Exercise text:
========
A similar _Sitz im Leben_ (situation of life) may account for some degree of correspondence. But there are too many linguistic and semantic parallels to be merely coincidental. On the other hand, the differences between the codes are substantially significant to preclude a slavish borrowing. Most scholars believe the Mosaic laws are based upon a common ancient Near East legal tradition. Liberals view divine authorship (and usually Mosaic as well) as pure fiction invented for propagandist purposes by later Jewish literati. However, evangelicals believe God led Moses to select laws from his contemporary Near East tradition that were consistent with the covenant and to reject those laws which were not. 

_*2. Inspired revelation and reformulation*_

Since Moses was educated in Egypt (where Hammurabi’s code was studied) and was exposed to Semitic legal tradition through the Hebrews (whose forefathers came from Aram) and the Midianites, we can be fairly sure that Moses was familiar with the Near Eastern legal tradition of his day. That Moses’ laws resemble those of Near Eastern neighbors should not surprise us since they share a common _Sitz im Leben_ and an identical moral law written upon the conscience from creation (Rom 1:32; 2:14-15). Thus, Jesus’ Golden Rule (Matt 7:12) is found upon the lips of pagans several centuries before Christ uttered it on the Sermon on the Mount. Furthermore, these non-biblical legal codes may also be remnants of previous revelation God had given to certain individuals (Gen 9:1-17; 26:5). Because of human depravity, these societies distorted previous revelation so that their laws do not always accurately reflect God’s moral law (Rom 1:18-32).
========
Return the portion of the passage about Mosaic law verbatim, starting at "A similar _Sitz" and ending at "which were not.". Rely only on the passage about Mosaic law.

Available data:
========
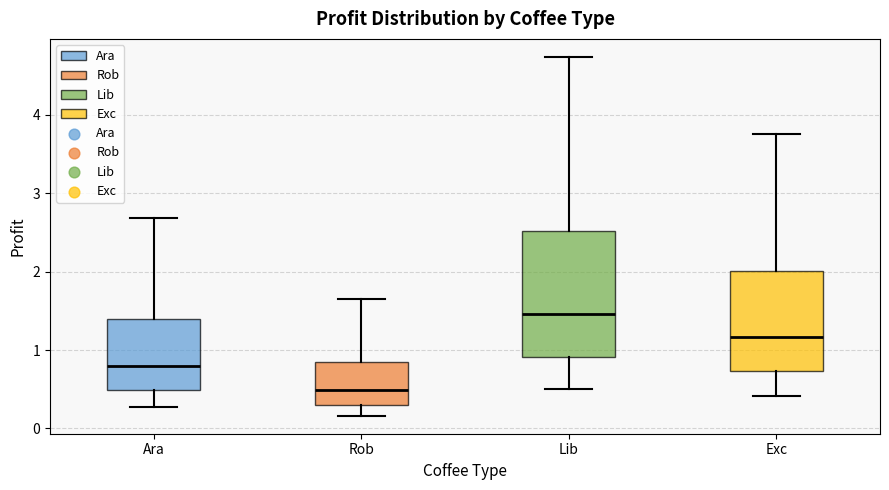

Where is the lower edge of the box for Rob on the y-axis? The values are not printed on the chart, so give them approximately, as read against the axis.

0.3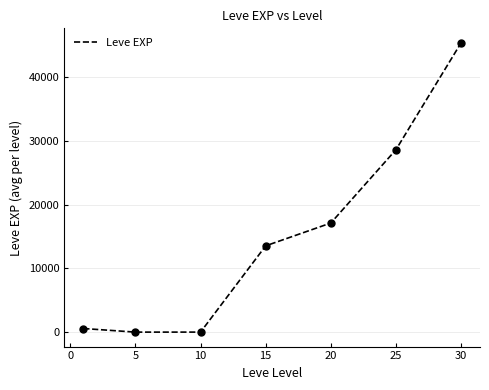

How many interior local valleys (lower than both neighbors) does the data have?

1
========
Solution to this exercise:
A similar _Sitz im Leben_ (situation of life) may account for some degree of correspondence. But there are too many linguistic and semantic parallels to be merely coincidental. On the other hand, the differences between the codes are substantially significant to preclude a slavish borrowing. Most scholars believe the Mosaic laws are based upon a common ancient Near East legal tradition. Liberals view divine authorship (and usually Mosaic as well) as pure fiction invented for propagandist purposes by later Jewish literati. However, evangelicals believe God led Moses to select laws from his contemporary Near East tradition that were consistent with the covenant and to reject those laws which were not.